On 4 November 1905 Diepenbrock confided in a letter to the Rotterdam conductor and organist-pianist A.B.H. (Anton) Verhey that he would like to compose a piece for piano solo for him, but that he was not to count on it too much. (BD V:32) Almost ten years later, on 16 April 1915, Diepenbrock noted down Avondschemer (Evening Twilight), his only work for piano, which may have been intended as a supplement to the weekly De Nieuwe Amsterdammer (see BD VIII:XI).
One and a half year passed after the tragic death of his close friend W.G. Hondius van den Broek in September 1913 and composing Ecce quomodo moritur (RC 119), in which Diepenbrock did not start any new pieces. He only made a simple arrangement of Simeon’s Lofzang (Canticle of Simeon, RC 120), which has references to death.

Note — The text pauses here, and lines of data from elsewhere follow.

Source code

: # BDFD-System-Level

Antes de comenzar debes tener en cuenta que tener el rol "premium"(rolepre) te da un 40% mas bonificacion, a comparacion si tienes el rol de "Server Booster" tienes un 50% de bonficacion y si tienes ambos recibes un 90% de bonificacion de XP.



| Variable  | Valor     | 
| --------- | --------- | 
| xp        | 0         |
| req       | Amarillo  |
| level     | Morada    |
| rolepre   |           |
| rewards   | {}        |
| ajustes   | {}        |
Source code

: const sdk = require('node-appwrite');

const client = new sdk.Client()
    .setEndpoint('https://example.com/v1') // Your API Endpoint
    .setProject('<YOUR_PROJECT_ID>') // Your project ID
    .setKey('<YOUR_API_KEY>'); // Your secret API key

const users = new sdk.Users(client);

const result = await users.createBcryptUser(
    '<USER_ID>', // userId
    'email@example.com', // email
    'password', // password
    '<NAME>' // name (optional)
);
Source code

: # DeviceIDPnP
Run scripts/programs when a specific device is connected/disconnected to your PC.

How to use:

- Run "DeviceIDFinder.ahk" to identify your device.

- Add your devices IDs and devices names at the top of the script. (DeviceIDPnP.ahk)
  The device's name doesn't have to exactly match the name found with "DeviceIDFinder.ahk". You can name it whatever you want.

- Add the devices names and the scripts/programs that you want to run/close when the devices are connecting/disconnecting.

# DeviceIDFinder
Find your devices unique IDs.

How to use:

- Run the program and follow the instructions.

Avondschemer is a short, melancholic work. According to an annotation on the loose sheet on which Diepenbrock notated the 49 measures, the piece has the movement of a very slow waltz (Mov.o di Valse très lente). This corresponds with the indication “Langzaam en mijmerend” (Slow and contemplative) in the neat copy. The title Crepusculo (Latin for “in the evening twilight”) is very much in line with Diepenbrock’s predilection for musically depicting peaceful, evening scenes. The harmonies are strongly determined by augmented triads and other chords based on the whole tone scale. Chromaticism plays an important role in the wistful melodies. The sound is very Debussian.
At the initiative of the Alphons Diepenbrock Fund (ADF), Avondschemer was published in 1922 by A.A. Noske in The Hague, as number 1 in the ADF series. Most likely the work was not performed in public before the appearance of this edition.